IA : séries d’achats « bizarres » auprès de librairies d’occasion anglaises et irlandaises
Alors que les suspicions sur les méthodes d’entraînement des systèmes d’IA se multiplient, des libraires d’occasion du Royaume-Uni et d’Irlande signalent des séries d’achats de lots de livres sans cohérence éditoriale. Au Royaume-Uni et en Irlande, des librairies de seconde main ont reçu des commandes étonnantes d’acheteurs installés aux États-Unis, au Canada, en Europe continentale […].
Depuis mai 2026, des librairies d’occasion au Royaume-Uni et en Irlande reçoivent des commandes inhabituelles de la part d’acheteurs situés aux États-Unis, au Canada, en Europe continentale et au Royaume-Uni. Contrairement aux achats habituels qui suivent une logique thématique ou commerciale, ces commandes mélangent des livres de tous types et de toutes époques, sans cohérence apparente. Par exemple, une commande a demandé une traduction estonienne du Chant de la mission de John Le Carré ainsi qu’une édition de 1983 d’Agnes Grey d’Anne Brontë, telle que parue dans un magazine spécialisé. Les libraires soulignent que ces achats ne correspondent à aucune tendance du marché du livre d’occasion, comme si un humain ou une machine fouillait aléatoirement dans les rayons.

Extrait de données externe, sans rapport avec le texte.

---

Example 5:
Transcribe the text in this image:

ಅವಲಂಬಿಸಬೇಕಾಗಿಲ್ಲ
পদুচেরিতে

Parmi les acheteurs identifiés, la société canadienne Zoom Books se distingue par ses commandes répétées en Allemagne, en Espagne, aux États-Unis, en Australie et ailleurs. Cette entreprise se spécialise dans le scan de livres, une opération qui détruit systématiquement les ouvrages après numérisation. Zoom Books a nié toute implication dans l’entraînement de systèmes d’intelligence artificielle (IA), sans pour autant préciser à quelles sociétés elle fournit ses services. Cette pratique interroge, car elle pourrait servir à alimenter des bases de données textuelles pour entraîner des modèles d’IA, bien que l’entreprise n’ait pas confirmé cette hypothèse.
En janvier 2026, le Washington Post a révélé que l’entreprise Anthropic, éditrice du modèle d’IA Claude, avait acquis et détruit des millions de livres pour les scanner et entraîner ses systèmes. Ce projet, nommé Panama en interne, a débuté en 2024 avec pour objectif d’améliorer la qualité des réponses de Claude, en évitant le langage internet de mauvaise qualité. Anthropic a d’abord collaboré avec des groupes de revente de livres comme World of Books (Royaume-Uni) et Better World Books (États-Unis), puis avec des prestataires spécialisés dans la numérisation industrielle. Les livres étaient découpés pour extraire leurs pages, qui étaient ensuite scannées une à une.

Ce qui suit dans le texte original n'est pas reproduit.